*TEXTE EXTRAIT:*
######

Table des matières

  • Mercredi 17 février 1999
    • Nomination de rapporteurs
    • Justice - Réforme du code de justice militaire et du code de procédure pénale - Examen du rapport pour avis
    • Mission d'information à l'étranger - Situation à Chypre - Communication

Mercredi 17 février 1999

- Présidence de M. Xavier de Villepin, président -

Nomination de rapporteurs

La commission a tout d'abord procédé à la nomination de rapporteurs. Elle a désigné :

- M. Hubert Durand-Chastel sur les projets de loi n° 211 (1998-1999) autorisant l'approbation de l'accord entre le Gouvernement de la République française et le Gouvernement de la République du Guatemala sur l'encouragement et la protection réciproques des investissements, n° 212 (1998-1999) autorisant l'approbation de l'accord entre le Gouvernement de la République française et le Gouvernement de la République du Honduras sur l'encouragement et la protection réciproques des investissements, et n° 213 (1998-1999) autorisant l'approbation de l'accord entre le Gouvernement de la République française et le Gouvernement de la République du Nicaragua sur l'encouragement et la protection réciproques des investissements ;

- M. André Boyer sur le projet de loi n° 214 (1998-1999) autorisant l'approbation de l'accord entre le Gouvernement de la République française et le Gouvernement de la République de Namibie sur l'encouragement et la protection réciproques des investissements ;

- M. André Dulait sur le projet de loi n° 215 (1998-1999) autorisant l'approbation de l'accord entre le Gouvernement de la République française et le Gouvernement de la République d'Azerbaïdjan surl'encouragement et la protection réciproques des investissements ;

- M. André Boyer sur le projet de loi n° 216 (1998-1999) autorisant l'approbation de l'accord entre le Gouvernement de la République française et le Gouvernement macédonien sur l'encouragement et la protection réciproques des investissements.

######

*EXERCICES PROPOSÉS:*
(a) D'après le compte rendu de séance, qui présidait la réunion du mercredi 17 février 1999 ?
(b) Recopiez le passage du compte rendu de séance compris entre « - M. André Boyer sur le projet de loi n° 216 » et « réciproques des investissements. », ces deux extrémités incluses.
Le matériel qui suit n'a aucun lien avec le compte rendu de séance.

######

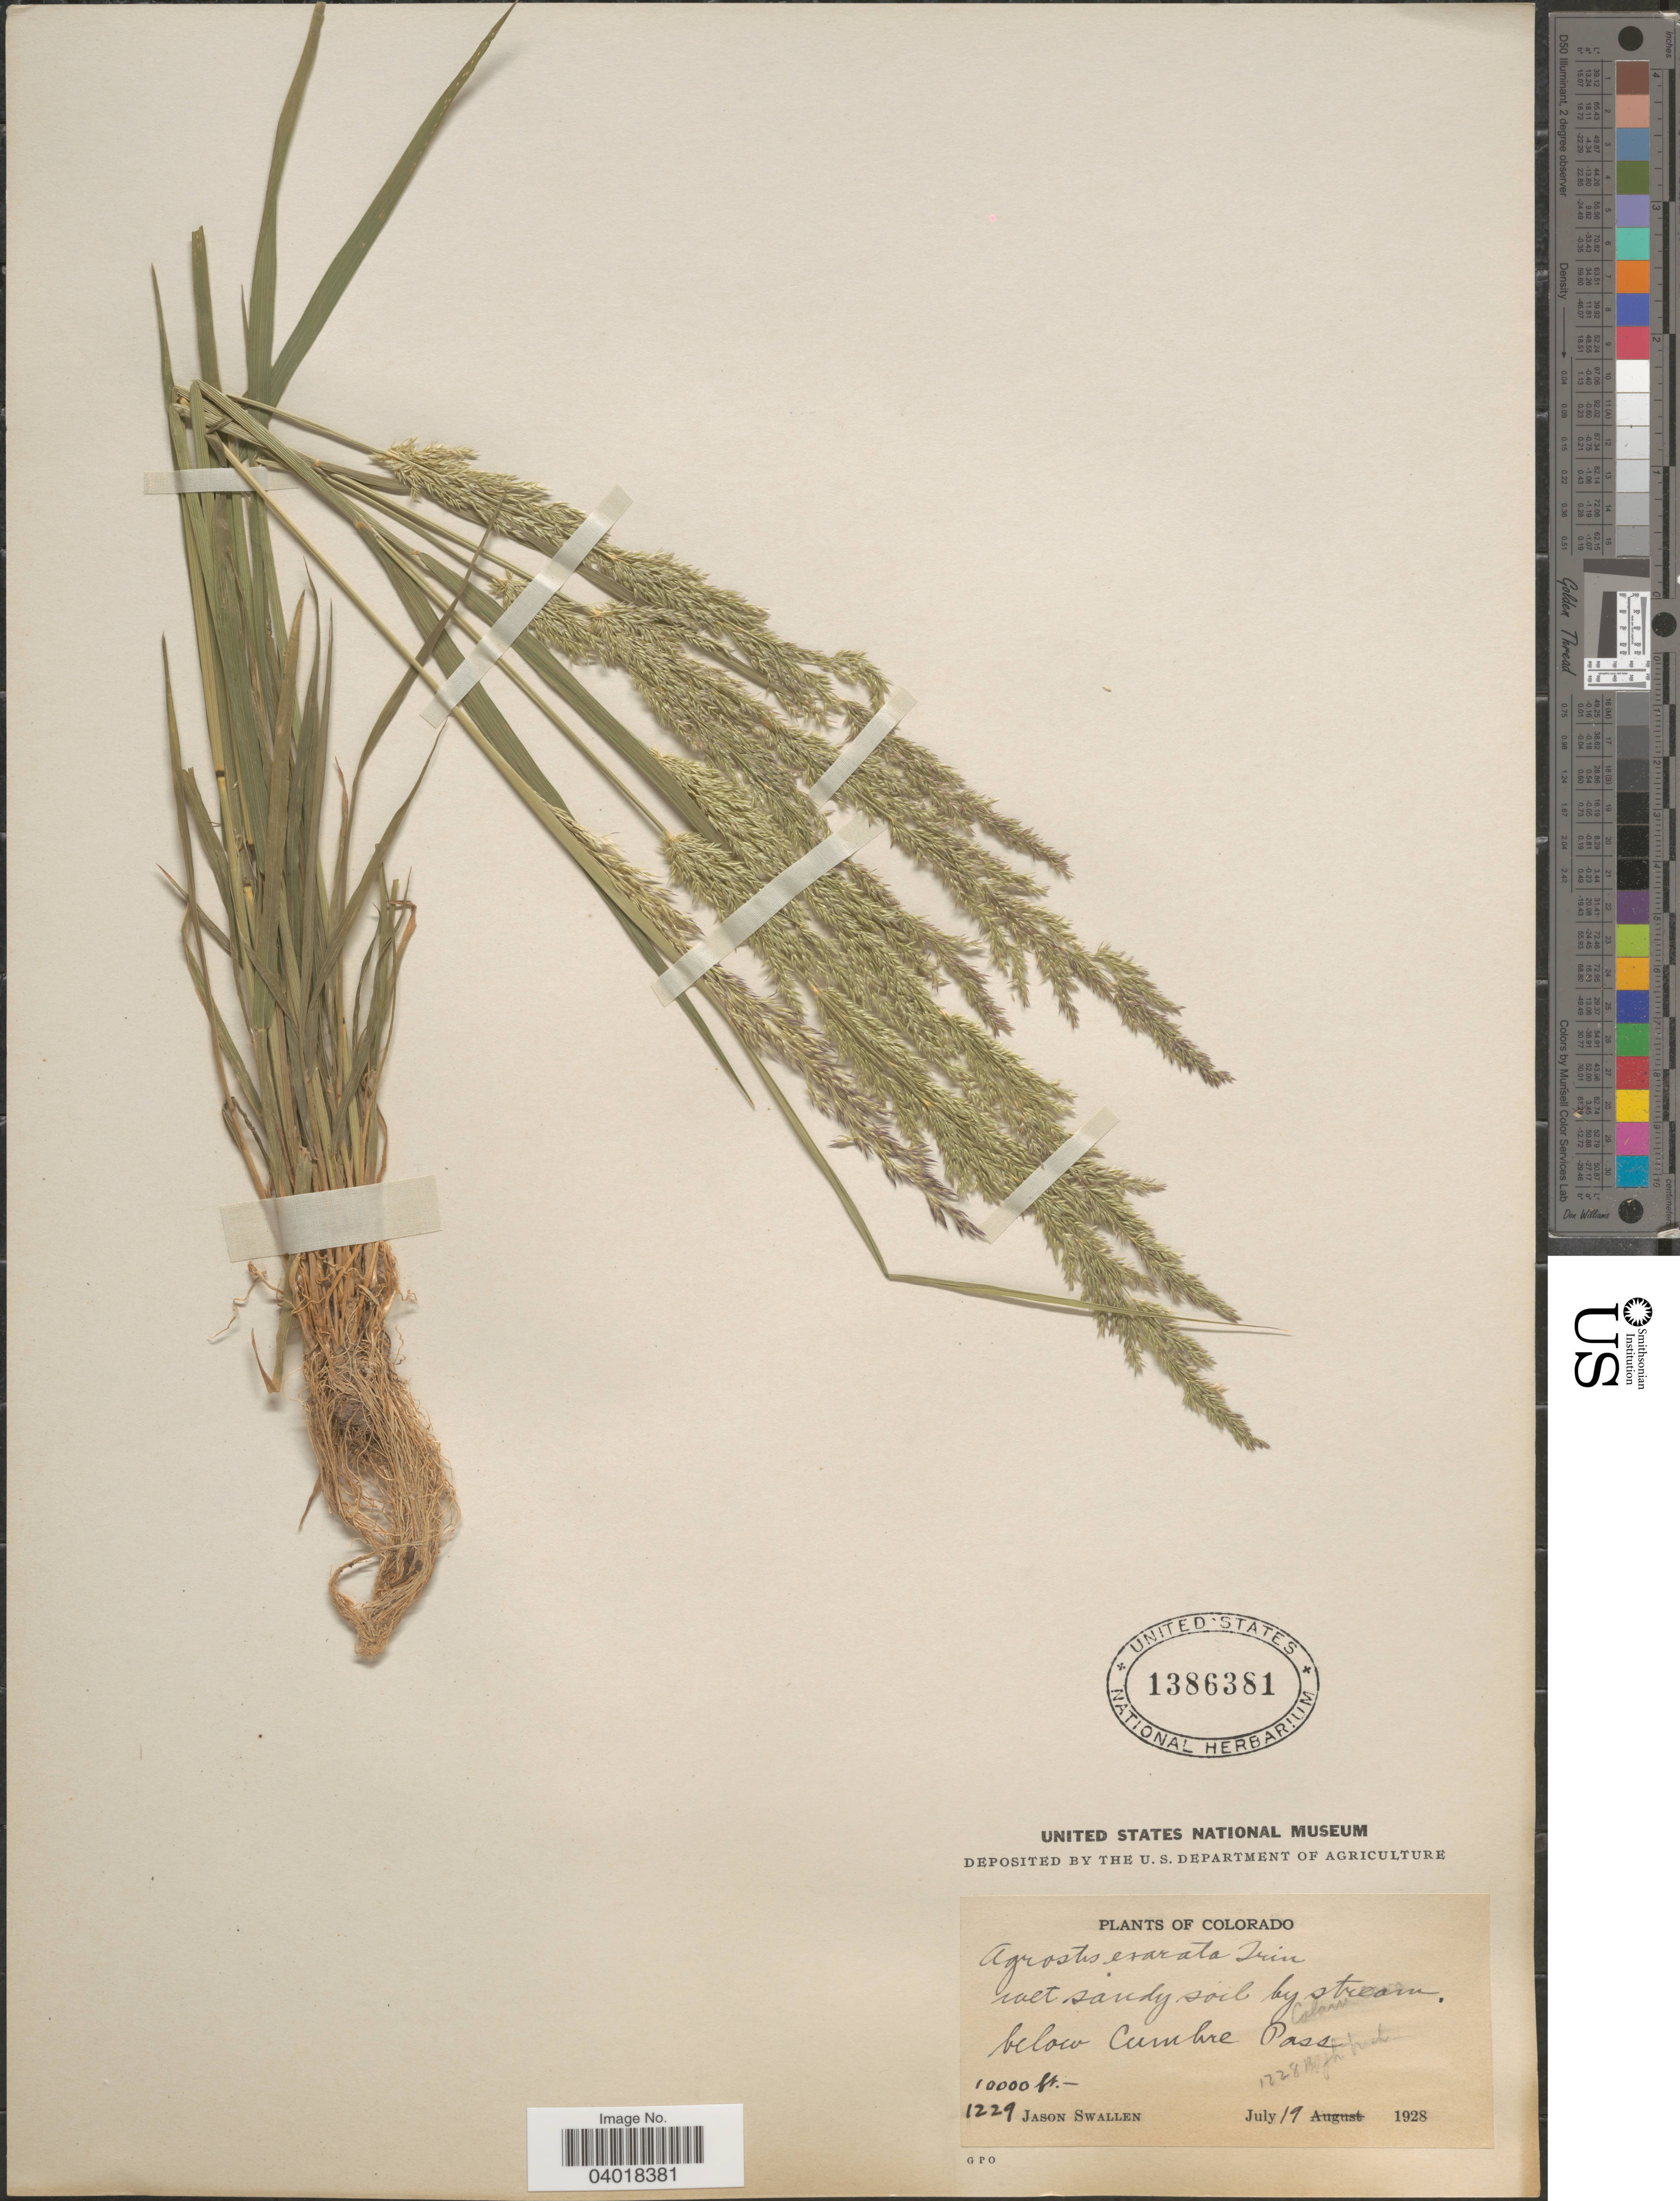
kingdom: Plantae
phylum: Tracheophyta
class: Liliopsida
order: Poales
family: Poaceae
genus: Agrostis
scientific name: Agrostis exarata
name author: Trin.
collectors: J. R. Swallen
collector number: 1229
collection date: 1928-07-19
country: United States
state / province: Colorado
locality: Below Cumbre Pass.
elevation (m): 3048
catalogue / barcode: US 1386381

######

*CORRIGÉS DÉTAILLÉS:*
(a) M. Xavier de Villepin, président.

(b)
- M. André Boyer sur le projet de loi n° 216 (1998-1999) autorisant l'approbation de l'accord entre le Gouvernement de la République française et le Gouvernement macédonien sur l'encouragement et la protection réciproques des investissements.